> [ASSIGNMENT]:
Please transcribe, exactly and only, the lines of the records below from the one holding "pinky pip: (54, 223)" to the very end.

Joint position lists
+-------+

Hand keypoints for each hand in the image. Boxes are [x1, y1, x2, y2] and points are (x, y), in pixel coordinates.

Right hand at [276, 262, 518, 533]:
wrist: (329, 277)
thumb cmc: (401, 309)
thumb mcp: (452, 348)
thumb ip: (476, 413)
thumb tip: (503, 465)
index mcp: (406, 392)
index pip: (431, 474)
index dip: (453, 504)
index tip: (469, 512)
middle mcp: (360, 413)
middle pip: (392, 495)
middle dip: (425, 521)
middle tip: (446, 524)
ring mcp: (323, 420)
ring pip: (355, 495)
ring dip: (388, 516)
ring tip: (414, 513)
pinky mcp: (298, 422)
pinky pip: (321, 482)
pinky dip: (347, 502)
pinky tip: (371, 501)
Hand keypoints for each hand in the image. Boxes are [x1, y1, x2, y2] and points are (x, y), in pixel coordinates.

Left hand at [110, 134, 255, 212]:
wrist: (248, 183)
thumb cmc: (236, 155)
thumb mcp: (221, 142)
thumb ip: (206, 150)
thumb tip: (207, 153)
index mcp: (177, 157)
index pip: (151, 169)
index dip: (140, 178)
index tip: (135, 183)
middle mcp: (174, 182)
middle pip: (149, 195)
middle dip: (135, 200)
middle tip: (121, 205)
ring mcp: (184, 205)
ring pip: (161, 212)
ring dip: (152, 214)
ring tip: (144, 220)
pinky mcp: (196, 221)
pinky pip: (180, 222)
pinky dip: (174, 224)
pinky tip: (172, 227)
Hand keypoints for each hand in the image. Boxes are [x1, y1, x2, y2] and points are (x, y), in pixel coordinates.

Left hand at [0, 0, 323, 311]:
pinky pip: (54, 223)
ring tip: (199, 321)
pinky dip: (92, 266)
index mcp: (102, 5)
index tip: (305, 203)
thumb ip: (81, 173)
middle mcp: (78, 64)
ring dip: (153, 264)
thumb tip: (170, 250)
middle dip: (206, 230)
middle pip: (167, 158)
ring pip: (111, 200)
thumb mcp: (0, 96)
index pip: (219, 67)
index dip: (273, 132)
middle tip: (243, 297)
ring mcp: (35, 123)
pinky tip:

+-------+

> [RESPONSE FOR THIS EXERCISE]:
pinky pip: (54, 223)
ring tip: (199, 321)
pinky dip: (92, 266)
index mcp: (102, 5)
index tip: (305, 203)
thumb ip: (81, 173)
middle mcp: (78, 64)
ring dip: (153, 264)
thumb tip: (170, 250)
middle dip: (206, 230)
middle pip: (167, 158)
ring pip: (111, 200)
thumb mcp: (0, 96)
index pip: (219, 67)
index dip: (273, 132)
middle tip: (243, 297)
ring mcp: (35, 123)
pinky tip:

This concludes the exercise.